Music is Life

No more MP3's!

Just say no!

If you’re an aspiring producer or even just a total noob you need to quit using mp3 formats, this also goes for m4a and other such “digitally compressed” files. I recently picked up some new clients and their producer gave me all these master stereo tracks in mp3 format (they were also mastered by Landr but that’s a whole different conversation I’ll address later). I told him that I can’t use them and unfortunately he deleted the original project files, doh!

So why exactly are mp3’s a bad file format to use? The best way I can explain it is using photography as an analogy. If you’ve ever taken digital photos from your cell phone, uploaded them to your computer, then tried to zoom in the size but found that they look like crap then you probably know a bit about pixel resolution and how important it can be to capture photos with the highest resolution possible if you plan on doing any serious photo editing. The very same thing goes with music production! If you capture music at a low resolution you can’t zoom in on it, meaning you can’t do any worthwhile editing. Of course if your only intention of taking photos is to upload to Instagram then by all means snap away! If you don’t plan on doing any editing with your music then mp3’s are a great format to simply share as files (because they’re much smaller than a full resolution WAV file) or for simple playback. Not to mention it’ll save space on your iPod! But you’re a professional now—or at least are trying to be—so time to act like it and ditch the mp3’s.

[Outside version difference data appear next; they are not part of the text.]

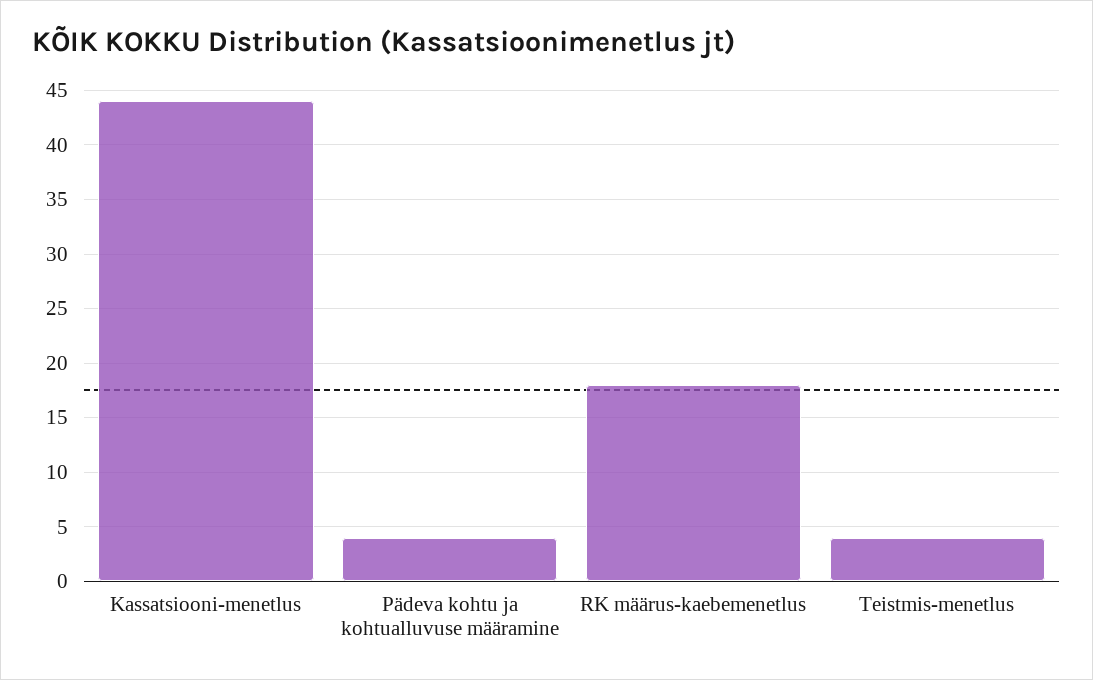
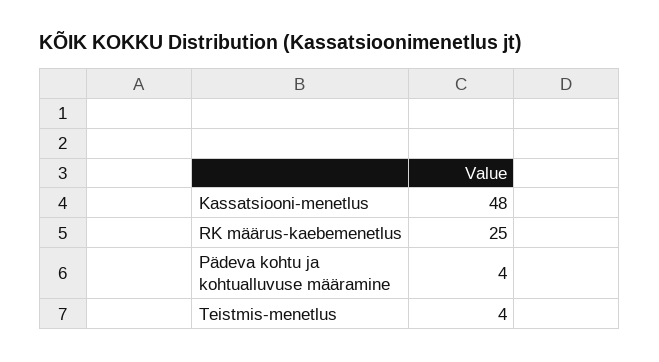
  {
-   "Kassatsiooni-menetlus": 44,
+   "Kassatsiooni-menetlus": 48,
    "Pädeva kohtu ja kohtualluvuse määramine": 4,
-   "RK määrus-kaebemenetlus": 18,
+   "RK määrus-kaebemenetlus": 25,
    "Teistmis-menetlus": 4
  }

Another way to look at mp3’s is the PDF analogy: say you’ve typed up a report for class and then exported it as a PDF, looks great right? You can open the PDF on just about any program these days as they’re not specific to any text editing program and all the formatting stays consist across just about every platform. You turn the report in only to have the teacher give you a bunch of corrections. Uh oh, can’t really make serious text corrections on a PDF! Same thing with music, can’t make any serious corrections with mp3 files.

The bottom line: always work with a minimum of 44.1kHz sampling rate and 16-bit depth (there are other sampling rates and bit-depths which I’ll cover in another lesson). This goes for your recording sessions, sampling other people’s music, and mastering.